There is no statement of condemnation by God for the fact that Lamech takes two wives. The author of Genesis is more subtle than that. What we get is a depiction of the character of Lamech that leads us to believe that his arrogance extends to his marriages. He’s a one-upper. He even wants to one-up his father. If dad was avenged seven times, he will be avenged seventy-seven times. If a man wounds him, he is justified in killing him. No eye for an eye here.
But the original pattern was established in the garden. God made one woman for the man, one wife, not two or more. Jesus tells us that this also establishes God’s ideal for no divorce (Matthew 19). The New Testament apostles affirm monogamy as the ideal when they make the requirement for elders/pastors that they be only the husband of one wife (1 Timothy 3; Titus 1). The leaders must set the precedent for right living.

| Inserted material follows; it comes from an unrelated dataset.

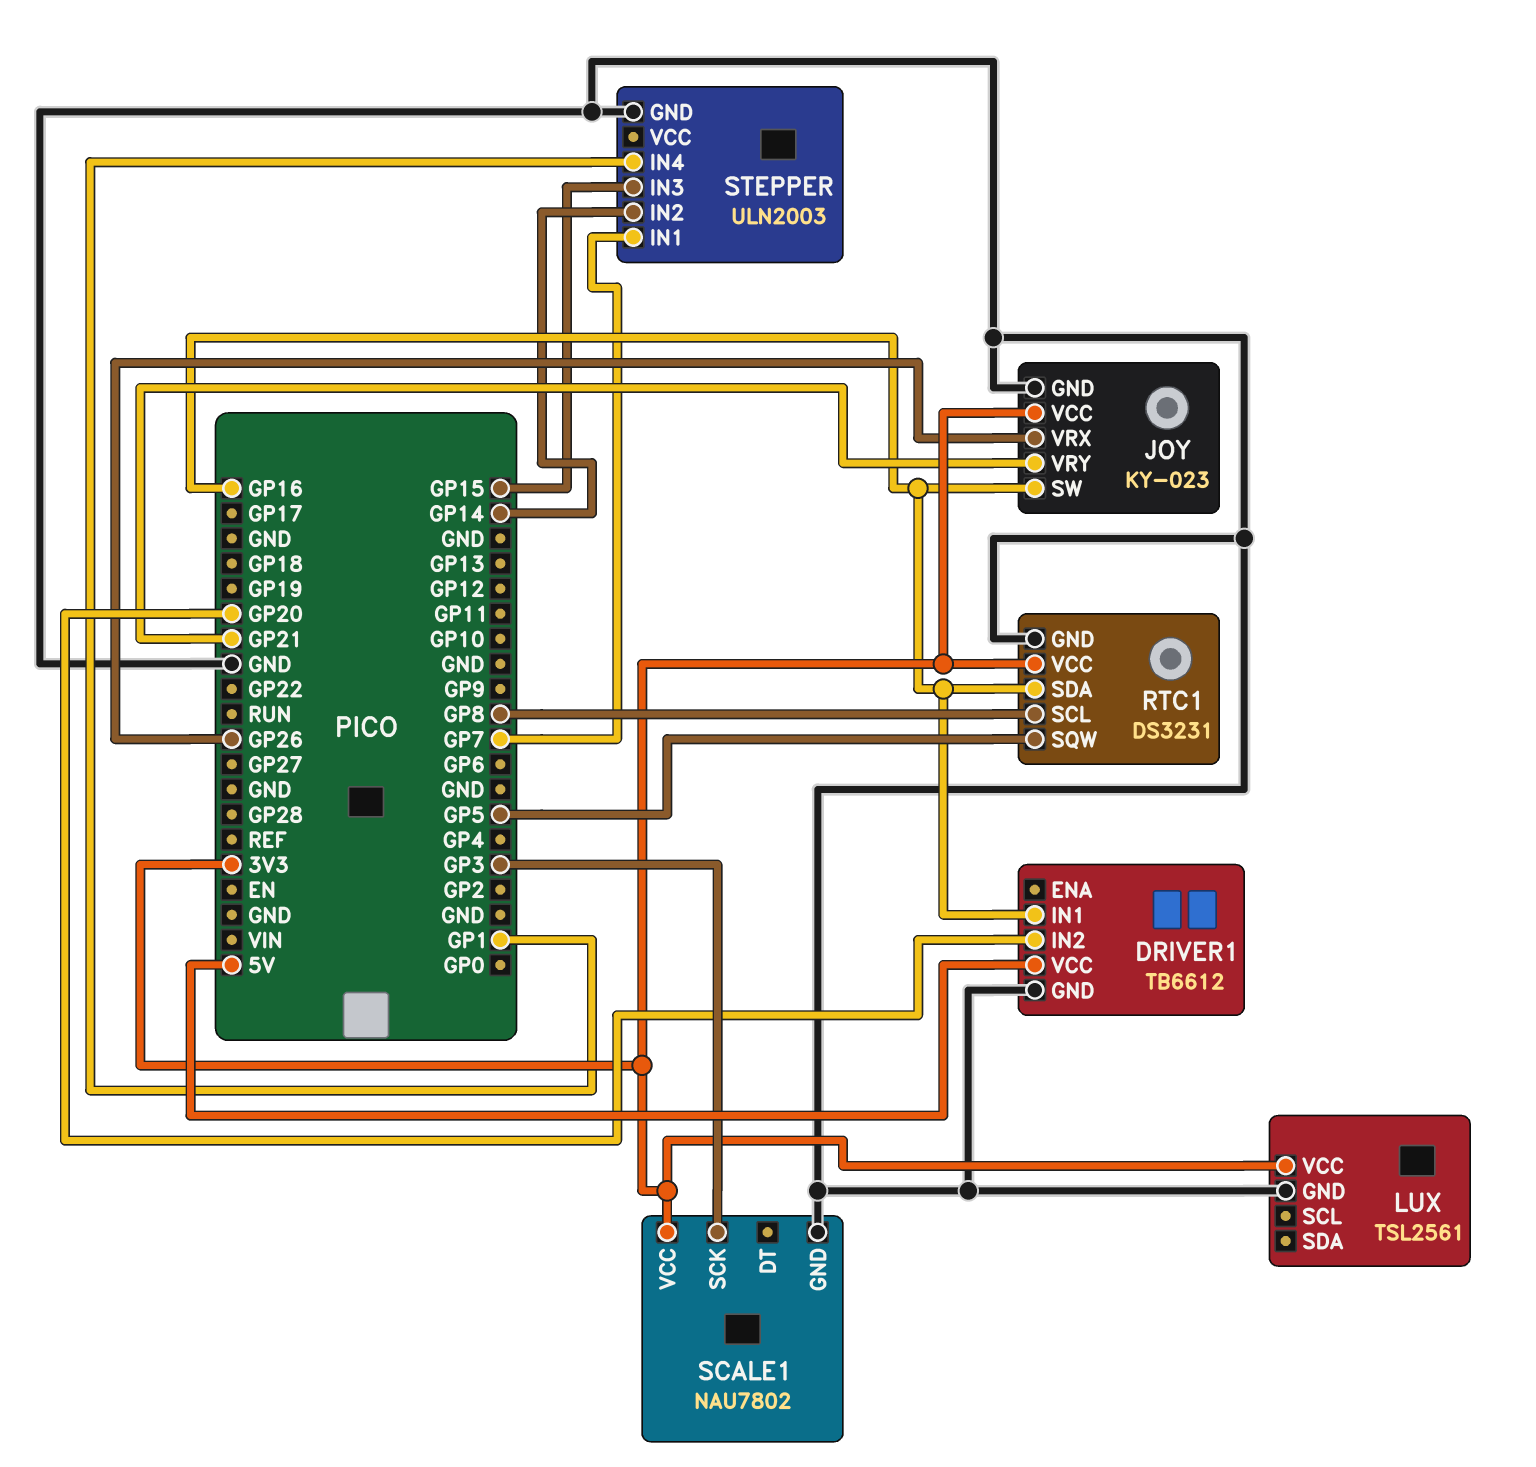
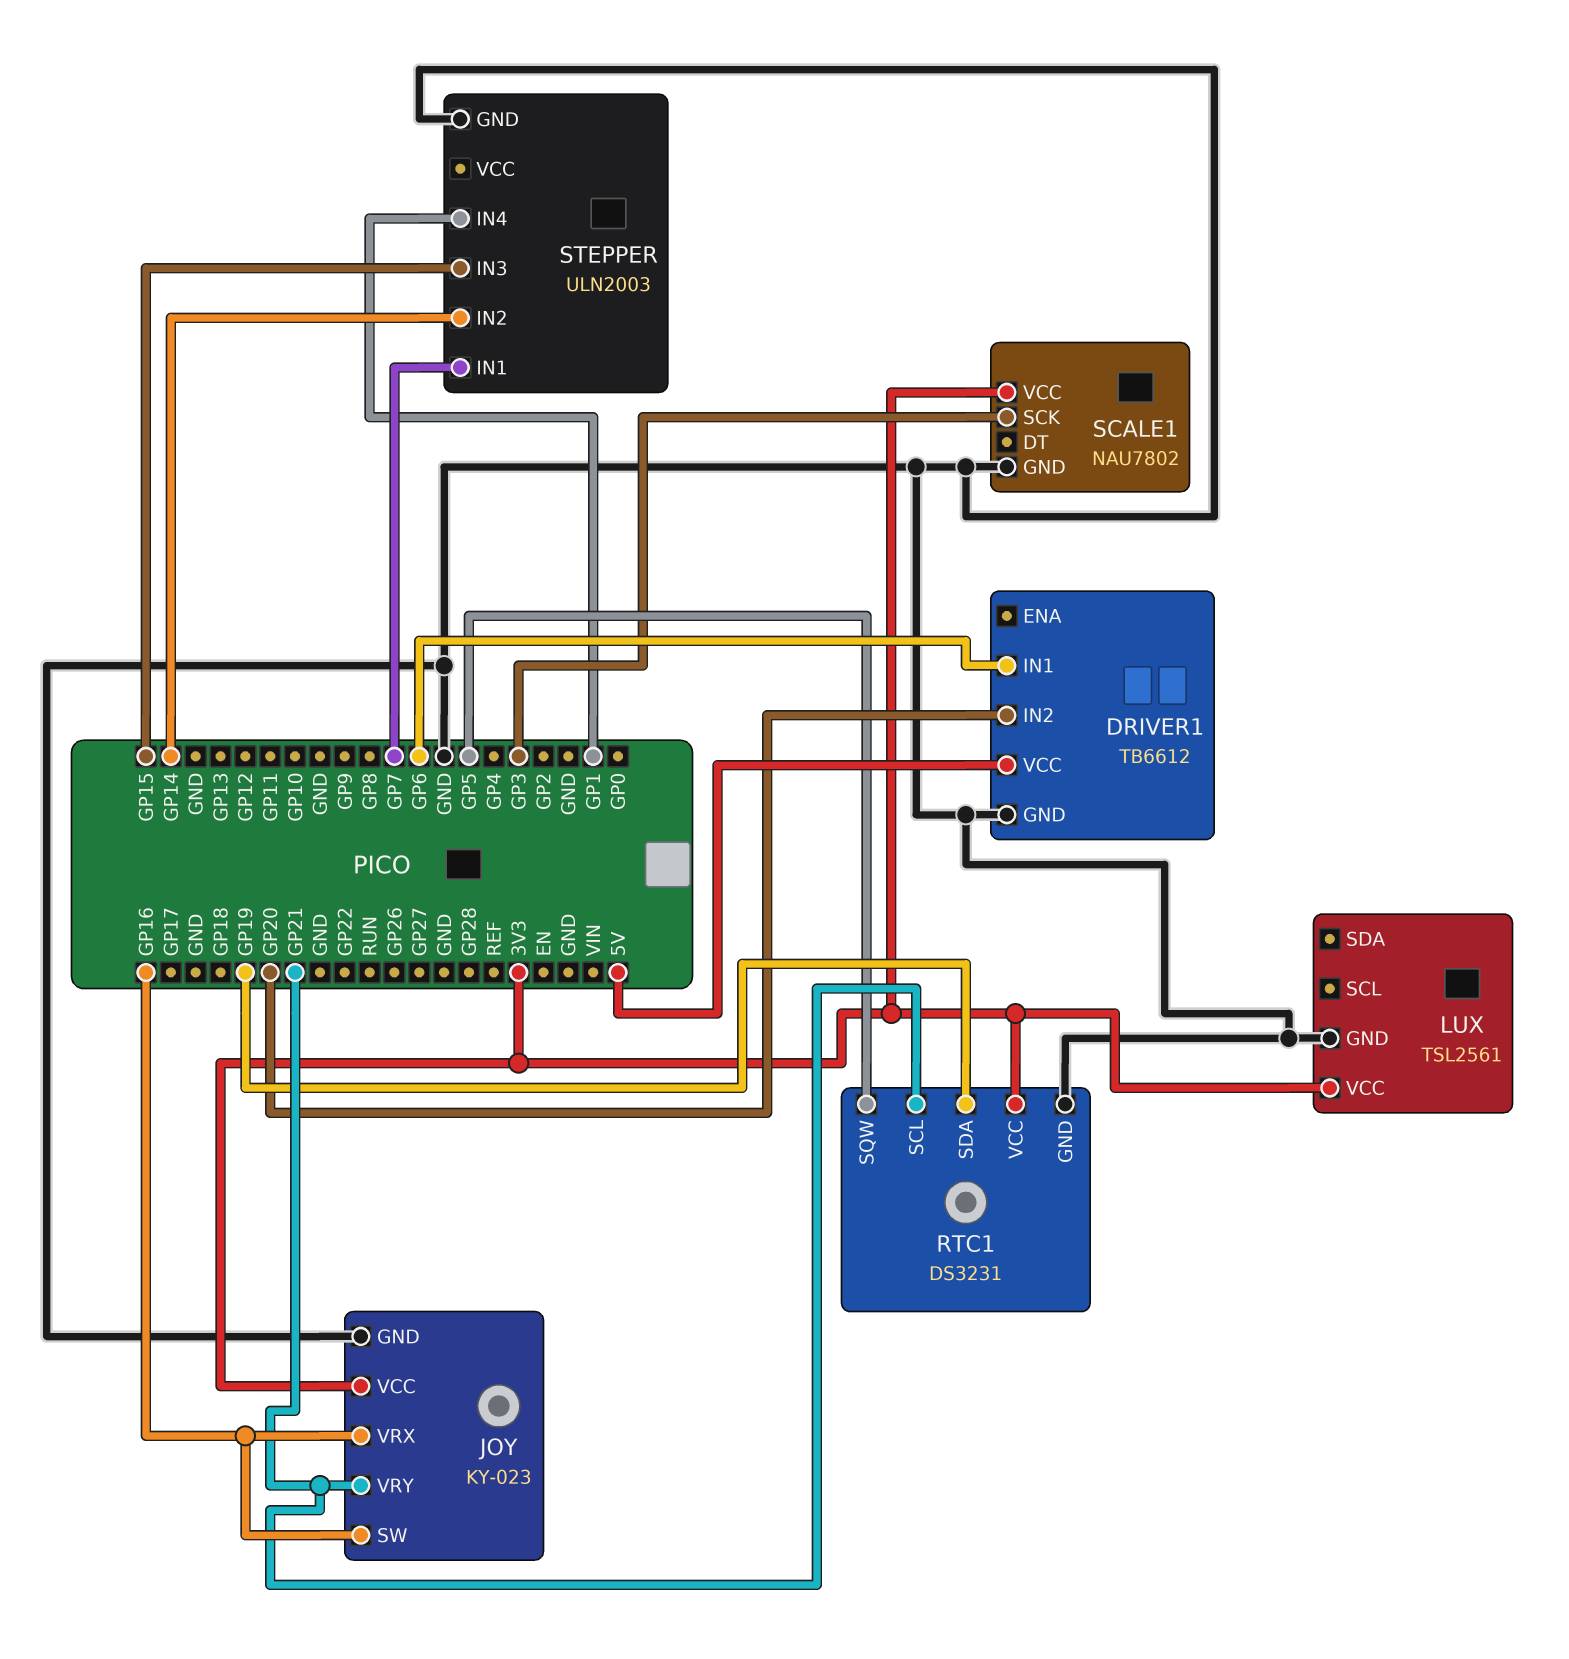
DRIVER1 pin IN1: GP16 -> GP6
JOY pin VRX: GP26 -> GP16
RTC1 pin SCL: GP8 -> GP21
RTC1 pin SDA: GP16 -> GP19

But throughout the Old Testament we see several individuals, especially some of our heroes to whom we look up, engaged in multiple marriages. Jacob has two wives and a couple of secondary wives, Moses takes a couple of wives (Numbers 12:1), and with the advent of the kingship David and especially Solomon go a little crazy. Undoubtedly they are making alliances through these marriages, especially Solomon. But Moses had conveyed God’s standard in Deuteronomy 17:
The king, moreover, must not acquire great numbers of horses for himself or make the people return to Egypt to get more of them, for the LORD has told you, “You are not to go back that way again.” He must not take many wives, or his heart will be led astray. He must not accumulate large amounts of silver and gold. (verses 16,17)
Here God gives a reason for not multiplying wives for kings. The alliances they make through their marriages will undoubtedly introduce pagan religion into their households. And the case of Solomon proves God’s point. Solomon begins to worship with his pagan wives according to their idolatrous religions. He turns from Yahweh. This is one of the ways the Bible tells us God’s that having more than one wife is not a good thing.
The other way the Bible does this is by showing us the practical problems created by polygamy. For example, Jacob obviously favors one wife over another and the children of one wife over the others. The disarray this introduces into his family is devastating. There is constant competition between the wives and the kids suffer as well (see Genesis 29-35). We see the same story in the lives of Elkanah and his wives Hannah and Peninnah. The pain caused by the obvious favoritism Elkanah had for Hannah results in Peninnah using her own ability to have children to torment Hannah.
There are no good examples of polygamy in the Bible, no situations where polygamy is presented in a favorable light. Though God does not come down hard on Jacob or Moses or David for having more than one wife, He does not condone it. Are nations justified, then, in outlawing polygamy? Nations can legislate however they desire in compliance with Biblical ideals. It is in the best interest of their citizens not to allow polygamy. The same difficulties seen in the Biblical accounts of polygamous marriages will be repeated in modern day marriages. It is the hardness of men’s hearts that promotes multiple spouses.
However, you can bet that the appetite of many men (and not a few women) for multiple sexual partners and what some consider the benefits of having larger households with multiple spouses will lead citizens to appeal for polygamy to be allowed. The Bible is a record of God’s best practices for human beings. His love for us leads Him to tell us what is best for our lives and what leads to the greatest opportunity for blessing in our lives. Monogamy is just such an opportunity.